• Supplied records:

────

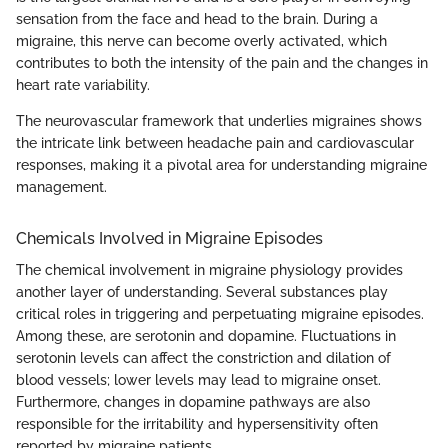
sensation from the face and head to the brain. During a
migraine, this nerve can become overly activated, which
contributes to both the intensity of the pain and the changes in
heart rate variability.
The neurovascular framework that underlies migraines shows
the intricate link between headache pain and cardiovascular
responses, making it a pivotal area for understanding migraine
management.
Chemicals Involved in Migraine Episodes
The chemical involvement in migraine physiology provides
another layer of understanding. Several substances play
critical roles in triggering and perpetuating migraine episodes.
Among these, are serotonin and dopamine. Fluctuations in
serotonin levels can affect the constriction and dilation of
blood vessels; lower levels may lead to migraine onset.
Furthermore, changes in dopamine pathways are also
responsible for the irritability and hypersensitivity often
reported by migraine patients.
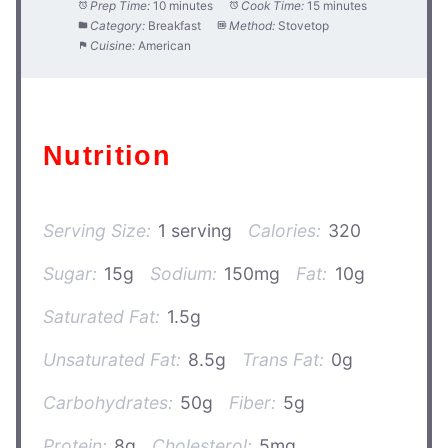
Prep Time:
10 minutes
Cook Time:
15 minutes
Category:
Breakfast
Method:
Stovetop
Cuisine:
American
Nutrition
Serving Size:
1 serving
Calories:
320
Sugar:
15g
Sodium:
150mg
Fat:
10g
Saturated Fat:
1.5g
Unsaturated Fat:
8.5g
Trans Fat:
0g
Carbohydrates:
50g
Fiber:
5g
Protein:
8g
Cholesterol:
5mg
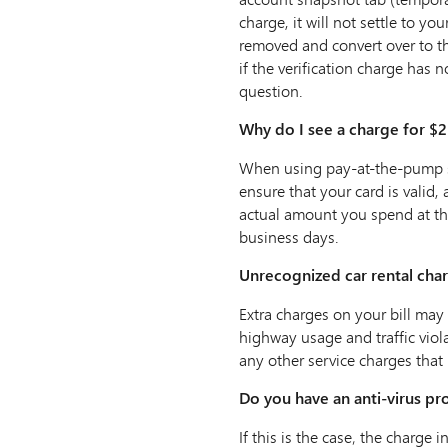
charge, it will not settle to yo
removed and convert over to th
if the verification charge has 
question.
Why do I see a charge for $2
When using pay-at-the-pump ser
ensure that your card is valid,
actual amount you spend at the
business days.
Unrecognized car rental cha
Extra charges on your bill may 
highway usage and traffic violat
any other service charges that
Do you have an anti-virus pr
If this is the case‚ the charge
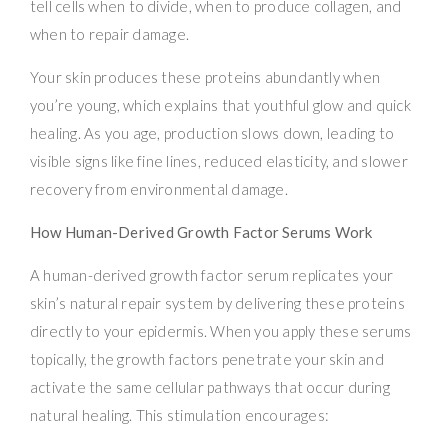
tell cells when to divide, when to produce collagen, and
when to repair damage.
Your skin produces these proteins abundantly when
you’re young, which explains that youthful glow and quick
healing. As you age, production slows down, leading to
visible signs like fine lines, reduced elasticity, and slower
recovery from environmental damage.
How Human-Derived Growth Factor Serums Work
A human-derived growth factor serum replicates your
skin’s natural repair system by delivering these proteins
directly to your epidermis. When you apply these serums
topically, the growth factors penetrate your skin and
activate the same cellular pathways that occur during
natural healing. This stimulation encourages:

────

• Task objective: After locating the line containing "critical roles in" in the entries above, return it and every line after it exactly, ending at the line containing "you’re young, which", without pictures.

• Answer:
critical roles in triggering and perpetuating migraine episodes.
Among these, are serotonin and dopamine. Fluctuations in
serotonin levels can affect the constriction and dilation of
blood vessels; lower levels may lead to migraine onset.
Furthermore, changes in dopamine pathways are also
responsible for the irritability and hypersensitivity often
reported by migraine patients.
Prep Time:
10 minutes
Cook Time:
15 minutes
Category:
Breakfast
Method:
Stovetop
Cuisine:
American
Nutrition
Serving Size:
1 serving
Calories:
320
Sugar:
15g
Sodium:
150mg
Fat:
10g
Saturated Fat:
1.5g
Unsaturated Fat:
8.5g
Trans Fat:
0g
Carbohydrates:
50g
Fiber:
5g
Protein:
8g
Cholesterol:
5mg
charge, it will not settle to yo
removed and convert over to th
if the verification charge has 
question.
Why do I see a charge for $2
When using pay-at-the-pump ser
ensure that your card is valid,
actual amount you spend at the
business days.
Unrecognized car rental cha
Extra charges on your bill may 
highway usage and traffic violat
any other service charges that
Do you have an anti-virus pr
If this is the case‚ the charge
tell cells when to divide, when to produce collagen, and
when to repair damage.
Your skin produces these proteins abundantly when
you’re young, which explains that youthful glow and quick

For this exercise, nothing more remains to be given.